De que maneira os dois personagens - a atriz e o pastor - estruturam uma relação de afeto que aponta estratégias de sobrevivência, de resiliência?
Desde a primeira cena o público já sabe o destino dos dois. Então, a construção da narrativa foi criada para revelar como foi que eles foram parar naquele lugar, por que foram obrigados a se esconder. São duas pessoas em uma situação de extrema tensão e quando isto acontece, emergem os conflitos, afetos, temores. Anton e Kika se expõem de um jeito que não fariam se estivessem em uma situação confortável. Eles podem ser mortos a qualquer momento. Anton, em um momento, apoiou o golpe. Então, a tensão e as culpas de cada um estão sempre sendo dissecadas, mas eles estão ali porque não querem morrer, eles querem sobreviver, estão lutando. As pessoas sempre têm uma esperança de que as coisas possam se resolver, melhorar, por piores que elas estejam. Acho que é este fiapo de esperança que mantém os dois de pé.
Qual é a busca estética consciente que seu teatro faz ao falar sobre o Brasil? Qual seria o eixo central das suas buscas como autor?

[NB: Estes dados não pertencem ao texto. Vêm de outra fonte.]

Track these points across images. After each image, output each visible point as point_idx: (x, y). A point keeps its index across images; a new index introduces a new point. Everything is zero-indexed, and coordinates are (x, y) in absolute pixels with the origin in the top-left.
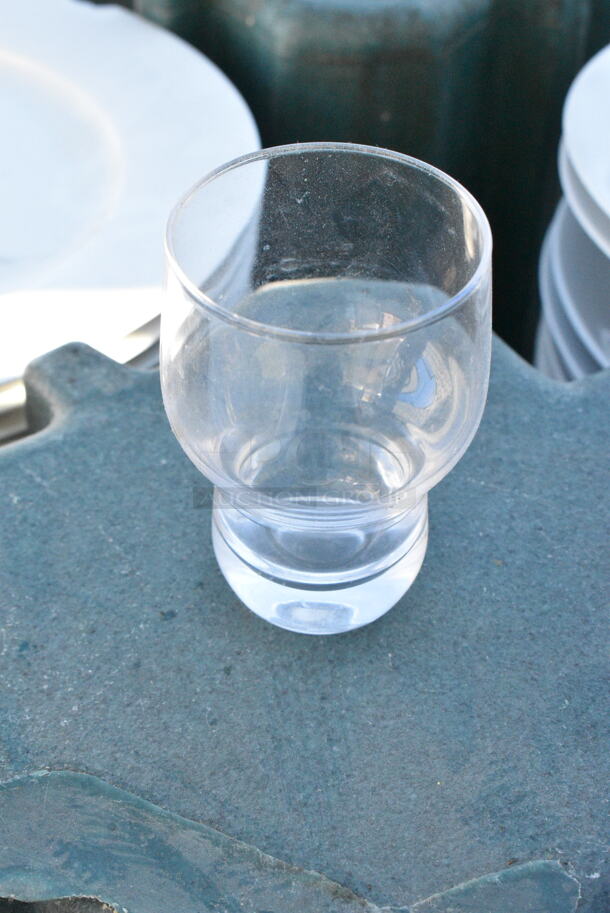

Agora sinto que estou me aventurando por uma narrativa mais densa. Já havia feito no teatro algumas comédias escrachadas, comédias românticas e até musicais. Mas senti vontade de falar sério agora, e não tem nenhum juízo de valor nisto. Cada gênero tem suas especificidades, suas dificuldades e seus prazeres. Na verdade, não foi bem uma escolha. O texto "saiu" assim. Não sei se é por conta da idade, da polarização, da fase pela qual estou passando, do trânsito astral. A maneira pela qual um autor se expressa é a reprodução da maneira como ele enxerga a realidade. Estou com outro texto de minha autoria estreando, que também tem uma narrativa mais pesada, a peça "Um Só". Ela e "Pandemônio" vão estrear na mesma semana, uma grande coincidência, muito feliz. Então, a busca da minha estética teatral tem a ver com o que eu estou vendo, como isto é processado e compreendido por mim e devolvido para o mundo. Para mim, o teatro tem que "bater", fazer pensar, conseguir emocionar, causar algum encantamento. Esta é a minha busca.
Qual é o foco da peça "Um Só" e como surgiu a ideia de explorar os temas abordados na peça?
A peça se passa em um estúdio de cinema. Três jovens estão entre os finalistas na disputa do papel do protagonista de um filme. Apenas um deles irá conseguir o papel. Enquanto esperam para fazer o teste final, eles vão se conhecendo. Minha inspiração foram os reality shows, mas conforme fui me aprofundando na história, eu me dei conta de que estava falando sobre temas mais amplos como polarização, masculinidade, questões existenciais. Isso é interessante quando se escreve para teatro. Você parte de um ponto, achando que vai parar em um lugar, mas às vezes, você pega um atalho e acaba chegando em outro destino. "Um Só" foi um pouco assim. As personagens foram tomando forma e ganhando musculatura durante o processo de escrita. Tanto que eu só decidi qual seria o final da peça no momento de escrever a cena, não sabia bem como ia terminar. Fui sendo conduzido pelas personagens.